There is a constant tug-of-war between doing what you think is right (intention), and doing what you think other parents believe is right (pretension).
It’s a game of: “Should I … shouldn’t I?” We carry an invisible burden of guilt, because we choose to stand firm on a particular decision that other parents may have disagreed with, or considered a little too strict. (Their argument is that we may be “psychologically” damaging our children by being strict. And I say that carefully, because this is another issue I have with today’s ideology of parenting. But that’s for another post.) And the temptation we face is to go with what others would expect from us as parents (pretension), rather than to stick with what we genuinely believe to be the right thing (intention).
So today I am going to stick to writing about why I will continue saying ‘NO’ to my children when I, as their parent, believe it to be needed! (If you as a parent don’t like saying ‘no’ to your children, that is your right as their parent, and you are welcome to keep it) 🙂
To my beautiful children:
- I will say ‘no’ because I love you, and I have been entrusted to raise you in the best possible way I can. If that means you will throw a tantrum because you don’t get your way, then I am more than willing to walk that road with you. It’s for the best. I promise. You wont understand now but one day you will come to appreciate it. (Now I sound just like my mother 🙂 ) My intention is to teach you that sometimes the world will answer ‘no’ to your application for a new job, or your request for a raise, or that spot on the team you’ve been pinning your hopes on, or that university application you spent so much energy on – whatever it may be – sometimes the answer will be ‘no’. And there is no amount of tantruming that will change the answer.
- I will say ‘no’ because you do not deserve to have every latest toy, technological gadget, or fashionable item of clothing. Contrary to what the world’s advertisers would have us believe, it is a privilege to be given the things we hope for, and a reward to receive the things we have worked for, it is not a right and we cannot simply demand the things we want and expect to get it… My intention is to teach you to appreciate all you have, to be aware of and have compassion for the many who have far less than you, and to safeguard you against the culture of entitlement that plagues so much of our society these days.
- I will say ‘no’ because I believe in you. I know what your capabilities are, and I will push you to always strive for the best. For YOUR best, whatever that may be. Rest assured, I will be your biggest cheerleader. SO, if I say ‘no’ you can’t quit just because you don’t feel like going to practice (for example), it is because I believe it will be in your best interest to stick to it… Bear with me. The outcome and the achievement will be beautiful and it will be all yours. My intention is to teach you that there are times when commitment trumps convenience – in fact, it always does!
- I will say ‘no’ because sometimes you have to learn from your mistakes. Trust me, I know full-well what it feels like to have to pull yourself together, realize your mistake, sometimes apologize and face it head on. I will not always “bail” you out, not because I don’t love you, but because I do.. More than life itself. My intention is to show that you that our mistakes need not define us, and we can always find redemption if we own our mistakes and honestly strive to make amends.

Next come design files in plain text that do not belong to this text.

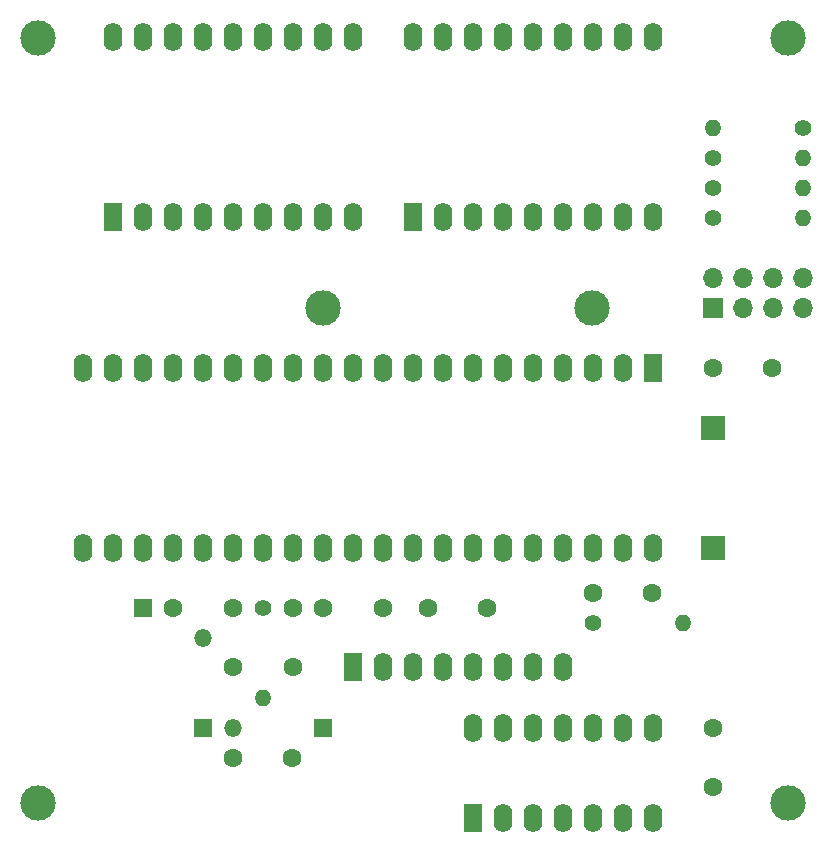
<source format=gbs>
%TF.GenerationSoftware,KiCad,Pcbnew,7.0.8*%
%TF.CreationDate,2023-11-30T19:21:53+00:00*%
%TF.ProjectId,mainboard,6d61696e-626f-4617-9264-2e6b69636164,rev?*%
%TF.SameCoordinates,Original*%
%TF.FileFunction,Soldermask,Bot*%
%TF.FilePolarity,Negative*%
%FSLAX46Y46*%
G04 Gerber Fmt 4.6, Leading zero omitted, Abs format (unit mm)*
G04 Created by KiCad (PCBNEW 7.0.8) date 2023-11-30 19:21:53*
%MOMM*%
%LPD*%
G01*
G04 APERTURE LIST*
G04 Aperture macros list*
%AMRoundRect*
0 Rectangle with rounded corners*
0 $1 Rounding radius*
0 $2 $3 $4 $5 $6 $7 $8 $9 X,Y pos of 4 corners*
0 Add a 4 corners polygon primitive as box body*
4,1,4,$2,$3,$4,$5,$6,$7,$8,$9,$2,$3,0*
0 Add four circle primitives for the rounded corners*
1,1,$1+$1,$2,$3*
1,1,$1+$1,$4,$5*
1,1,$1+$1,$6,$7*
1,1,$1+$1,$8,$9*
0 Add four rect primitives between the rounded corners*
20,1,$1+$1,$2,$3,$4,$5,0*
20,1,$1+$1,$4,$5,$6,$7,0*
20,1,$1+$1,$6,$7,$8,$9,0*
20,1,$1+$1,$8,$9,$2,$3,0*%
G04 Aperture macros list end*
%ADD10RoundRect,0.250001X-0.799999X-0.799999X0.799999X-0.799999X0.799999X0.799999X-0.799999X0.799999X0*%
%ADD11C,1.600000*%
%ADD12R,1.600000X2.400000*%
%ADD13O,1.600000X2.400000*%
%ADD14C,3.000000*%
%ADD15C,1.400000*%
%ADD16O,1.400000X1.400000*%
%ADD17R,1.700000X1.700000*%
%ADD18O,1.700000X1.700000*%
%ADD19R,1.500000X1.500000*%
%ADD20O,1.500000X1.500000*%
%ADD21R,1.600000X1.600000*%
G04 APERTURE END LIST*
D10*
%TO.C,J4*%
X167990000Y-93630000D03*
%TD*%
D11*
%TO.C,C1*%
X157830000Y-107600000D03*
X162830000Y-107600000D03*
%TD*%
D12*
%TO.C,IC2*%
X147670000Y-126650000D03*
D13*
X150210000Y-126650000D03*
X152750000Y-126650000D03*
X155290000Y-126650000D03*
X157830000Y-126650000D03*
X160370000Y-126650000D03*
X162910000Y-126650000D03*
X162910000Y-119030000D03*
X160370000Y-119030000D03*
X157830000Y-119030000D03*
X155290000Y-119030000D03*
X152750000Y-119030000D03*
X150210000Y-119030000D03*
X147670000Y-119030000D03*
%TD*%
D12*
%TO.C,J1*%
X137510000Y-113925000D03*
D13*
X140050000Y-113925000D03*
X142590000Y-113925000D03*
X145130000Y-113925000D03*
X147670000Y-113925000D03*
X150210000Y-113925000D03*
X152750000Y-113925000D03*
X155290000Y-113925000D03*
%TD*%
D12*
%TO.C,IC1*%
X162910000Y-88550000D03*
D13*
X160370000Y-88550000D03*
X157830000Y-88550000D03*
X155290000Y-88550000D03*
X152750000Y-88550000D03*
X150210000Y-88550000D03*
X147670000Y-88550000D03*
X145130000Y-88550000D03*
X142590000Y-88550000D03*
X140050000Y-88550000D03*
X137510000Y-88550000D03*
X134970000Y-88550000D03*
X132430000Y-88550000D03*
X129890000Y-88550000D03*
X127350000Y-88550000D03*
X124810000Y-88550000D03*
X122270000Y-88550000D03*
X119730000Y-88550000D03*
X117190000Y-88550000D03*
X114650000Y-88550000D03*
X114650000Y-103790000D03*
X117190000Y-103790000D03*
X119730000Y-103790000D03*
X122270000Y-103790000D03*
X124810000Y-103790000D03*
X127350000Y-103790000D03*
X129890000Y-103790000D03*
X132430000Y-103790000D03*
X134970000Y-103790000D03*
X137510000Y-103790000D03*
X140050000Y-103790000D03*
X142590000Y-103790000D03*
X145130000Y-103790000D03*
X147670000Y-103790000D03*
X150210000Y-103790000D03*
X152750000Y-103790000D03*
X155290000Y-103790000D03*
X157830000Y-103790000D03*
X160370000Y-103790000D03*
X162910000Y-103790000D03*
%TD*%
D12*
%TO.C,DISP1*%
X117190000Y-75767500D03*
D13*
X119730000Y-75767500D03*
X122270000Y-75767500D03*
X124810000Y-75767500D03*
X127350000Y-75767500D03*
X129890000Y-75767500D03*
X132430000Y-75767500D03*
X134970000Y-75767500D03*
X137510000Y-75767500D03*
X137510000Y-60527500D03*
X134970000Y-60527500D03*
X132430000Y-60527500D03*
X129890000Y-60527500D03*
X127350000Y-60527500D03*
X124810000Y-60527500D03*
X122270000Y-60527500D03*
X119730000Y-60527500D03*
X117190000Y-60527500D03*
%TD*%
D12*
%TO.C,DISP2*%
X142590000Y-75767500D03*
D13*
X145130000Y-75767500D03*
X147670000Y-75767500D03*
X150210000Y-75767500D03*
X152750000Y-75767500D03*
X155290000Y-75767500D03*
X157830000Y-75767500D03*
X160370000Y-75767500D03*
X162910000Y-75767500D03*
X162910000Y-60527500D03*
X160370000Y-60527500D03*
X157830000Y-60527500D03*
X155290000Y-60527500D03*
X152750000Y-60527500D03*
X150210000Y-60527500D03*
X147670000Y-60527500D03*
X145130000Y-60527500D03*
X142590000Y-60527500D03*
%TD*%
D14*
%TO.C,REF\u002A\u002A*%
X110840000Y-125380000D03*
%TD*%
D15*
%TO.C,R4*%
X167990000Y-70770000D03*
D16*
X175610000Y-70770000D03*
%TD*%
D15*
%TO.C,R3*%
X175610000Y-68230000D03*
D16*
X167990000Y-68230000D03*
%TD*%
D17*
%TO.C,J2*%
X167990000Y-83470000D03*
D18*
X167990000Y-80930000D03*
X170530000Y-83470000D03*
X170530000Y-80930000D03*
X173070000Y-83470000D03*
X173070000Y-80930000D03*
X175610000Y-83470000D03*
X175610000Y-80930000D03*
%TD*%
D14*
%TO.C,REF\u002A\u002A*%
X174340000Y-125380000D03*
%TD*%
%TO.C,REF\u002A\u002A*%
X157815000Y-83470000D03*
%TD*%
%TO.C,REF\u002A\u002A*%
X134970000Y-83470000D03*
%TD*%
D11*
%TO.C,C6*%
X127390000Y-121570000D03*
X132390000Y-121570000D03*
%TD*%
D14*
%TO.C,REF\u002A\u002A*%
X174340000Y-60610000D03*
%TD*%
D19*
%TO.C,D1*%
X134970000Y-119030000D03*
D20*
X127350000Y-119030000D03*
%TD*%
D11*
%TO.C,C2*%
X143900000Y-108870000D03*
X148900000Y-108870000D03*
%TD*%
%TO.C,C3*%
X132430000Y-113910000D03*
X132430000Y-108910000D03*
%TD*%
%TO.C,C4*%
X127350000Y-113910000D03*
X127350000Y-108910000D03*
%TD*%
D19*
%TO.C,D2*%
X124810000Y-119030000D03*
D20*
X124810000Y-111410000D03*
%TD*%
D11*
%TO.C,C9*%
X167990000Y-88590000D03*
X172990000Y-88590000D03*
%TD*%
D21*
%TO.C,C7*%
X119770000Y-108870000D03*
D11*
X122270000Y-108870000D03*
%TD*%
%TO.C,C5*%
X135050000Y-108870000D03*
X140050000Y-108870000D03*
%TD*%
D14*
%TO.C,REF\u002A\u002A*%
X110840000Y-60610000D03*
%TD*%
D15*
%TO.C,R6*%
X167990000Y-75850000D03*
D16*
X175610000Y-75850000D03*
%TD*%
D15*
%TO.C,R2*%
X129890000Y-108870000D03*
D16*
X129890000Y-116490000D03*
%TD*%
D15*
%TO.C,R1*%
X157830000Y-110140000D03*
D16*
X165450000Y-110140000D03*
%TD*%
D11*
%TO.C,C8*%
X167990000Y-119030000D03*
X167990000Y-124030000D03*
%TD*%
D10*
%TO.C,J3*%
X167990000Y-103790000D03*
%TD*%
D15*
%TO.C,R5*%
X167990000Y-73310000D03*
D16*
X175610000Y-73310000D03*
%TD*%
M02*

</source>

- I will say no because I want you to be proud of yourself (in a gracious and humble way, of course), knowing that all your achievements have been your own, that you are an amazing kid and that you can do ANYTHING you set your heart on. Yes, you should reach for the stars! I will always help when you “cannot”, but I am very likely to say ‘no’ when it is simply a case of “will not”. My intention is to teach you that you can always give it a go by yourself! You’ve got this!
- I will say ‘no’, because it is my job to protect you. I will try to not be unreasonable, but this mama bear get’s a little ruffled when I think of you being in a dangerous situation. Don’t question me, when you have your own children we will have this discussion again. When I say ‘no’ to a party, or a sleepover, or a trip, or a date, or a curfew (or anything like that), it is not because I want to spite you. My intention is to protect you!
- I will say ‘no’ because you do not have to do what your peers do. You don’t have to follow their lead. You are strong enough to make your own decisions by learning to say ‘no’ yourself. And being/doing the same as someone else, just to follow the crowd, is a mediocre path to follow anyway. My intention is to give you the strength to say ‘no’ to others. When your conscience compels you to say ‘no’, I hope you would have learnt from me how to say it – and that it’s ok to say it.
Alongside these 7 reasons, sometimes I will say ‘no’ because I want you to be self-sufficient, self-reliant and self-worthy. If those are just a few character traits that I can unselfishly help you cultivate, then half my job is done. I will say ‘no’ because you are our greatest gift. The love we have for you reaches higher than the heavens, and runs deeper than even the deepest mysteries of the human soul. We will most probably fail many times throughout our journey together, but know this, our NO will become your life-giving YES.
So yes, my dearest children, I will say ‘no’, not once, not twice but many, many times over.